Massenklage
Chinesen wollen HP zu Notebook-Rückruf zwingen
Hewlett-Packard sieht sich in China einer Massenklage ausgesetzt. 170 Kunden fordern, dass der US-Konzern einen Rückruf für seine Notebooks startet. Angeblich gibt es Hitzeprobleme und defekte Bildschirme. Pikant: Die chinesischen Kunden fühlen sich gegenüber Verbrauchern aus den USA diskriminiert.
Chinesische Computerkäufer gehen wegen Qualitätsmängeln auf die Barrikaden. Mehr als 170 Kunden im größten Markt der Erde gingen gemeinsam gegen den US-Konzern Hewlett-Packard vor, schreibt die "Financial Times" unter Berufung auf eine Klageschrift.
Sie wollen erzwingen, dass die chinesische Regierung einen Rückruf veranlasst. Die Käufer sind zutiefst verärgert über Defekte an ihren Notebooks. Es ist das erste Mal, dass der weltgrößte Computerhersteller einem derart massiven Proteststurm aus dem Reich der Mitte gegenübersteht. Die Zeitung wertet dies als Indiz dafür, dass sich die chinesischen Kunden emanzipiert haben und immer stärker bereit sind, für ihre Rechte zu kämpfen.
Im konkreten Fall beklagen sich die HP-Kunden darüber, dass die Bildschirme häufig nicht richtig funktionieren und die Notebooks überhitzen. Es handelt sich um Modelle, die der amerikanische Konzern seit 2007 verkauft. Nach einer Studie des US-Versicherers SquareTrade von Ende 2009 baut HP die unzuverlässigsten Laptops aller großen Hersteller.

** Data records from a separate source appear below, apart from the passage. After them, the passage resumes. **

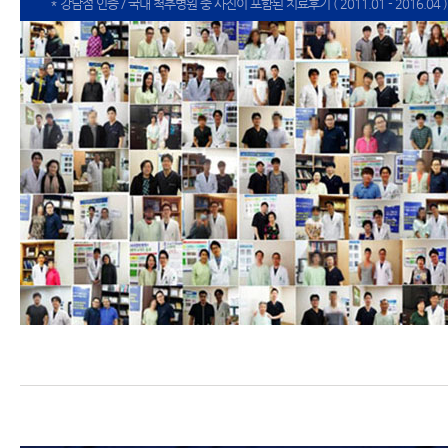
* 강남점 인증 / 국내 척추병원 중 사진이 포함된 치료후기 ( 2011.01 - 2016.04 )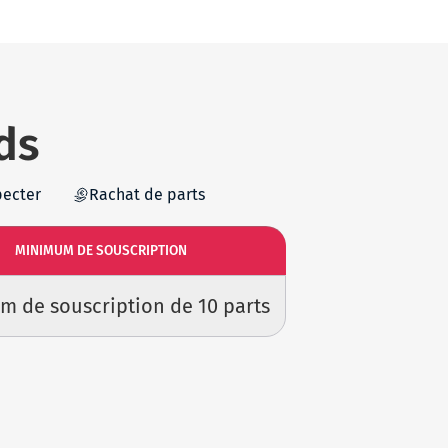
ds
pecter
Rachat de parts
MINIMUM DE SOUSCRIPTION
 de souscription de 10 parts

Laut chinesischer Klageschrift liegt die Ursache der Probleme in defekten Grafikkarten von Nvidia. Dies habe der Zulieferer auch zugegeben. HP habe daraufhin in den USA die Garantiezeit verlängert, nicht aber in China. "Das diskriminiert die chinesischen Konsumenten", zitiert die "Financial Times" aus der Eingabe an die staatliche Aufsichtsbehörde AQSIQ.